Alzheimer’s disease is currently the 3rd leading cause of death (4). It is an exponentially massive problem, that is ripping apart families and bankrupting our healthcare system. This latest publication shows the improvement of 100 patients, but in fact thousands more are improving behind the scenes. This is a treatment modality that works. Yet, if you visit the Alzheimer’s Association website, you will find under Myth #8 of Alzheimer’s Disease that there is “…no treatment to cure, delay or stop the progression of Alzheimer’s disease.”(5)  We have documented that Alzheimer’s disease is both reversible and highly preventable. Only time will tell if wealthy organizations will accept that the answers are right in front of us.
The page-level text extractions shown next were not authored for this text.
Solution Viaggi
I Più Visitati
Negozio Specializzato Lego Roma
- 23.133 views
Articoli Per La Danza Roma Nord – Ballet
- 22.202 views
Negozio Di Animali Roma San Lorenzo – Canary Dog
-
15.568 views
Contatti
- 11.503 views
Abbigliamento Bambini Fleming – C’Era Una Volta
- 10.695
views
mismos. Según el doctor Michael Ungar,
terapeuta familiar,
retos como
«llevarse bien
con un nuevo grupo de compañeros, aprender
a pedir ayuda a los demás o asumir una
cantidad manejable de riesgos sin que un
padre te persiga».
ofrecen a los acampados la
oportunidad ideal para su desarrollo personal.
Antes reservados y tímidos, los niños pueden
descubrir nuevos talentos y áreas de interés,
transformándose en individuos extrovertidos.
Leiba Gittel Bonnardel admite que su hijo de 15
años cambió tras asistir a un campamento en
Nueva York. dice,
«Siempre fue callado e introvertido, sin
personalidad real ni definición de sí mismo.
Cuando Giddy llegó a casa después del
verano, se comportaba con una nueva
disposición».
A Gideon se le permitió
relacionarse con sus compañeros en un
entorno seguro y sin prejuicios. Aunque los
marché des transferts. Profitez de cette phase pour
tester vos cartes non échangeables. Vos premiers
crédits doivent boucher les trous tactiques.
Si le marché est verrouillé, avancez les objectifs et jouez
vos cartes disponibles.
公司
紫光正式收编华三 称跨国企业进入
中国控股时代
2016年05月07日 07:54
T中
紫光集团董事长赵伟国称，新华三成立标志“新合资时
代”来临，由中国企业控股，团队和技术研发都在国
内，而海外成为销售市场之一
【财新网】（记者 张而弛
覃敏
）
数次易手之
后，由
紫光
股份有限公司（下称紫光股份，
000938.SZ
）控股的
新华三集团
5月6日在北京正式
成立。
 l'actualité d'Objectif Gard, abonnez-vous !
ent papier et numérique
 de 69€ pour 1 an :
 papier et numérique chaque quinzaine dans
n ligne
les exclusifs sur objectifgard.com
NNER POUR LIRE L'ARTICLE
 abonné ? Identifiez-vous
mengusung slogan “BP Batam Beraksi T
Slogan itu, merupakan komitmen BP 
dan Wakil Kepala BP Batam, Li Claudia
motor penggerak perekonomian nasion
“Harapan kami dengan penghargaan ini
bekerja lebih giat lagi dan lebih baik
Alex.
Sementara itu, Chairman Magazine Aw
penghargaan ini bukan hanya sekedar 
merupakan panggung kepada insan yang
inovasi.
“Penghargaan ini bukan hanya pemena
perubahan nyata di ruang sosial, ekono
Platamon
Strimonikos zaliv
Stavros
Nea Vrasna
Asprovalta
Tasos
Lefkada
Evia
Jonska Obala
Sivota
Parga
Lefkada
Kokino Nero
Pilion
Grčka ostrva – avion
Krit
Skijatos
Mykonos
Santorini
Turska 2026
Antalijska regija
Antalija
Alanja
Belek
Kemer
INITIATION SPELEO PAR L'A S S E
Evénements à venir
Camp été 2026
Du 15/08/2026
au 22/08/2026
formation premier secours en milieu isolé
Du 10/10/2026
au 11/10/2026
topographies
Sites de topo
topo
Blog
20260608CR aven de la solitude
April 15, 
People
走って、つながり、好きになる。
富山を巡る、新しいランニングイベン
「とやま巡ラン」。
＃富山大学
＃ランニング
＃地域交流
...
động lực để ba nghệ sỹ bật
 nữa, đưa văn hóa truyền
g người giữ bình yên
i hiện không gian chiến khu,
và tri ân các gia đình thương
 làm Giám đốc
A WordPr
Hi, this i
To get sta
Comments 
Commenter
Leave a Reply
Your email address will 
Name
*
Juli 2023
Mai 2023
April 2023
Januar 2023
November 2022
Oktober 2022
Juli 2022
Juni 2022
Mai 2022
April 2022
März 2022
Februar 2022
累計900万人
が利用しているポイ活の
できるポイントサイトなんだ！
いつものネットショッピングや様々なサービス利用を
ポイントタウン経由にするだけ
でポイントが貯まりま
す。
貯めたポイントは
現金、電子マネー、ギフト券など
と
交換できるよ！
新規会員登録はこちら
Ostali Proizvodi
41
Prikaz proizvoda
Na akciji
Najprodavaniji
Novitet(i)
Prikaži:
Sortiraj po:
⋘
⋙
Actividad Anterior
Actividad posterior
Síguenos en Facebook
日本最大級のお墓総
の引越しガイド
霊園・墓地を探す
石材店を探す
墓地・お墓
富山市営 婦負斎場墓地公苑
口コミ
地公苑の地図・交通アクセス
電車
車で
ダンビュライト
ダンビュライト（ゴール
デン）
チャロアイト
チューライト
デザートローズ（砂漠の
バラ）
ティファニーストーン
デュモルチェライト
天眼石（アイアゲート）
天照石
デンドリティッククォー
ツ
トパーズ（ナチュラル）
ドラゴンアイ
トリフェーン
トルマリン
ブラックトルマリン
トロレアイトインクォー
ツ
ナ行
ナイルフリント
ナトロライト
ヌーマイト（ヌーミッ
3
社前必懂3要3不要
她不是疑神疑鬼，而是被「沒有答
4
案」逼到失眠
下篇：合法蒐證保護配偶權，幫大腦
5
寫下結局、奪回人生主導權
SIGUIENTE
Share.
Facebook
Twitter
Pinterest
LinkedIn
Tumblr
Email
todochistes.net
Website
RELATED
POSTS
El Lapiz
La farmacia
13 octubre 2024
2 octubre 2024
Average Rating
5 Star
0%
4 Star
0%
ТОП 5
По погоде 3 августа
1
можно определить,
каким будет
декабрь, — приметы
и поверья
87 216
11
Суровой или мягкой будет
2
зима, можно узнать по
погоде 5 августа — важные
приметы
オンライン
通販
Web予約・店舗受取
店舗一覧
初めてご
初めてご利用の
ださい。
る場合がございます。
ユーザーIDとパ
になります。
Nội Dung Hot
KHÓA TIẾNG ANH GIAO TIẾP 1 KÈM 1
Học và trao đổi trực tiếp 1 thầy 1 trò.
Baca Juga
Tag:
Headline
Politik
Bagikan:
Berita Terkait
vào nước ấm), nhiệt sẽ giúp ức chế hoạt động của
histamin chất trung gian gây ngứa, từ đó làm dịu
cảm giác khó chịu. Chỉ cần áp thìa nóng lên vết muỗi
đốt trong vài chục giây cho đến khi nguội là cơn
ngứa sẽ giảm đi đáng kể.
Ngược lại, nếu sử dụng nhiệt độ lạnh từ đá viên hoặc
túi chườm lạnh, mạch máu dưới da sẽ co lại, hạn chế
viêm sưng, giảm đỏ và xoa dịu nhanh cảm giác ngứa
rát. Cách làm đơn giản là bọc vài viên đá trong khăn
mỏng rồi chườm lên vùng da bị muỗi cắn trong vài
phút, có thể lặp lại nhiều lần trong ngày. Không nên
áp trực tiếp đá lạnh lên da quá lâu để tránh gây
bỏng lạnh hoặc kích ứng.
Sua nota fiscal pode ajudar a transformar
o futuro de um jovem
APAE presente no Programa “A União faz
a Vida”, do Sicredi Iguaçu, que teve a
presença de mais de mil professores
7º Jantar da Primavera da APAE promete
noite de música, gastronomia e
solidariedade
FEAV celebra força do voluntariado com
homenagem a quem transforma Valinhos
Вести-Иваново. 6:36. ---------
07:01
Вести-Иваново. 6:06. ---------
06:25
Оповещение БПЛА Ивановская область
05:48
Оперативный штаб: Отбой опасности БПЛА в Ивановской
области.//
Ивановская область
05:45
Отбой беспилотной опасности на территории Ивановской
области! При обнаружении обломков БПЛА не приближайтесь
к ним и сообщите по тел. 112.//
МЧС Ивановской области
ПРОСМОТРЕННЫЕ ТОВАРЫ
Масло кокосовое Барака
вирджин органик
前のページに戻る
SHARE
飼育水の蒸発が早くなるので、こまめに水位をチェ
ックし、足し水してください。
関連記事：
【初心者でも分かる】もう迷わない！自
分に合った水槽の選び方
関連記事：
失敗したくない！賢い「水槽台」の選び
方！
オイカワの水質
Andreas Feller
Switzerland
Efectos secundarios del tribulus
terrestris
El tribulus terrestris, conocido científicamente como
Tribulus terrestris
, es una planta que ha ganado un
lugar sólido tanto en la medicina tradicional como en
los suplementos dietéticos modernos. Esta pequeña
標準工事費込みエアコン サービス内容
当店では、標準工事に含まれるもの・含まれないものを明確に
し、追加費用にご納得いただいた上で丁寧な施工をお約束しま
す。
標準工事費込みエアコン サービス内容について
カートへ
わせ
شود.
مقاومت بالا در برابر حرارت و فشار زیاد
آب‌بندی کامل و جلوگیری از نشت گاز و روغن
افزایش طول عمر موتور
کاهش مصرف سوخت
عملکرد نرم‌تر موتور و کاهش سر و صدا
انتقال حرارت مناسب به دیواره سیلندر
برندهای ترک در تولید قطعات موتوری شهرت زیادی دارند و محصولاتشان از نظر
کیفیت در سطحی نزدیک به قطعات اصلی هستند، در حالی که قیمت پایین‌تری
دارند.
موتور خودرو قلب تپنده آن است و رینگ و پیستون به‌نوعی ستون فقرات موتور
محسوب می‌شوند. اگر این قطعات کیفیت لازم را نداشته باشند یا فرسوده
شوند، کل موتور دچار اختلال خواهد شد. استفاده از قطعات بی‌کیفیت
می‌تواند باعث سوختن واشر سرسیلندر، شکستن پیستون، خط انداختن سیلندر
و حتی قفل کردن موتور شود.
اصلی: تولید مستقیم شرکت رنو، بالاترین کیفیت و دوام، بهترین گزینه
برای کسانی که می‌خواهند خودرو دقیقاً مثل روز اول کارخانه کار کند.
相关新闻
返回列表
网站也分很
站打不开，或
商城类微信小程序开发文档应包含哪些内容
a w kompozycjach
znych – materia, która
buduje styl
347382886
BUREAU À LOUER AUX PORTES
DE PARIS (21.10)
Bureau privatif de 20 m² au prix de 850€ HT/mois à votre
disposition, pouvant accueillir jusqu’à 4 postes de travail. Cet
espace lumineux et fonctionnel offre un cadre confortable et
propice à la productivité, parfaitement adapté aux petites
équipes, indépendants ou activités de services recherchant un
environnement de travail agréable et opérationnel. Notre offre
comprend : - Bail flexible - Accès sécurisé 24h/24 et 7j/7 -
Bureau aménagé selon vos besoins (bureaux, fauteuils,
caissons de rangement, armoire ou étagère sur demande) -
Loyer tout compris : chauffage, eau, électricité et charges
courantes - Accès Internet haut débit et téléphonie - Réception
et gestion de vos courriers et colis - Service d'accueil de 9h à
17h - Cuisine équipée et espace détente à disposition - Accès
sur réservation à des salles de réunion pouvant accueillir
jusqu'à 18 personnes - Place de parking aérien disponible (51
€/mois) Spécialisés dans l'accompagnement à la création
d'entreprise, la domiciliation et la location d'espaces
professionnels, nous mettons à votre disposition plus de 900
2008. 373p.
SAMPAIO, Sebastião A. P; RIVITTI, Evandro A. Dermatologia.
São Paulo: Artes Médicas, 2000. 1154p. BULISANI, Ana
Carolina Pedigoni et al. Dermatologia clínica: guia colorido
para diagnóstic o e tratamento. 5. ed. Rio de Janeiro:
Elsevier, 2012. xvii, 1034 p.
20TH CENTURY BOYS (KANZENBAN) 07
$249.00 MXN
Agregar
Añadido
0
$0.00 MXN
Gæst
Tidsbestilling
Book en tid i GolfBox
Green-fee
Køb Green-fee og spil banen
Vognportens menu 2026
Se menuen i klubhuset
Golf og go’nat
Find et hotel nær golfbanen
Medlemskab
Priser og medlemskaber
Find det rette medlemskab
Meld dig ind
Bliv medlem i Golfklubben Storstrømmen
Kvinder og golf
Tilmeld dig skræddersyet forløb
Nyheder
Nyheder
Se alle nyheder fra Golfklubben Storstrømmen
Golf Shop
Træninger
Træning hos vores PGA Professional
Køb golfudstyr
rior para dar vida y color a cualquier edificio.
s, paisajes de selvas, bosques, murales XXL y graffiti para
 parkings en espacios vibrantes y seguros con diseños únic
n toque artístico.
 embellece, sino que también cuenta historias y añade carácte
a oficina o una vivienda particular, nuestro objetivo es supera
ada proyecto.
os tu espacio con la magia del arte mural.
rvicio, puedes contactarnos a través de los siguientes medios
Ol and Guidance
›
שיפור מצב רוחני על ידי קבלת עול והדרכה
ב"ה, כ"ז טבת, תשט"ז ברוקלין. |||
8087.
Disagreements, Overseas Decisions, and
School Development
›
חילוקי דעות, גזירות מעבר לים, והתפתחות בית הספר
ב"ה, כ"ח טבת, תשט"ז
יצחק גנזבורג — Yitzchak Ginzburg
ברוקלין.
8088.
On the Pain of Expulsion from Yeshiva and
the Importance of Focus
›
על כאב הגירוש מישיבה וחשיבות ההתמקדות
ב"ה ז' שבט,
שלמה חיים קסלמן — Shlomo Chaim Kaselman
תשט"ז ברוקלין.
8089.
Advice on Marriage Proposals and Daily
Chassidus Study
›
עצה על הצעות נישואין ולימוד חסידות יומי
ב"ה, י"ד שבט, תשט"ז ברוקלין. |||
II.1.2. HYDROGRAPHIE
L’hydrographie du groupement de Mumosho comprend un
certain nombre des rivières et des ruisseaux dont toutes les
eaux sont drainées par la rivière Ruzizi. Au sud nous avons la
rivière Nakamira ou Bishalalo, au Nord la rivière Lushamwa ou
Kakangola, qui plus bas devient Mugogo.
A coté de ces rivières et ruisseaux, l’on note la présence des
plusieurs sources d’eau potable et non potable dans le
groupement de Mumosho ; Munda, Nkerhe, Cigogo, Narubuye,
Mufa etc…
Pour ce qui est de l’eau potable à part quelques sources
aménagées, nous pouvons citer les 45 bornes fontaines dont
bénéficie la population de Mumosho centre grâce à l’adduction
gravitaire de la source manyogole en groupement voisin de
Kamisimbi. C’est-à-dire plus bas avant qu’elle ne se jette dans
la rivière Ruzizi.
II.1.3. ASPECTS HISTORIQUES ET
I highly encourage you to read this latest publication. It provides tremendous hope to the millions of individuals suffering from or at risk of Alzheimer’s disease.  It also demonstrates the need to partner with a trained functional medicine practitioner. All of us who co-authored this publication have advanced training in functional medicine. If you have cognitive decline or have strong risk for Alzheimer’s disease, contact the Amos Institute today.

References:

  1. Bredesen, D.E., Sharlin, K., Jenkins, D., Okuno M., Youngberg, W., et al. (2018) Reversal of Cognitive Decline: 100 Patients. J Alzheimers Dis Parkinsonism 8: 450.
  2. Bredesen, D.E. (2014). Reversal of cognitive decline: a novel therapeutic program. Aging, 6(9): 707-719.  
  3. Bredesen, D.E., et al. (2016). Reversal of cognitive decline in Alzheimer’s disease. Aging, 8(6): 1-9.
  4. James B.D., et al. (2014) Contribution of Alzheimer disease to mortality in the United States. Neurology, 82: 1045-1050.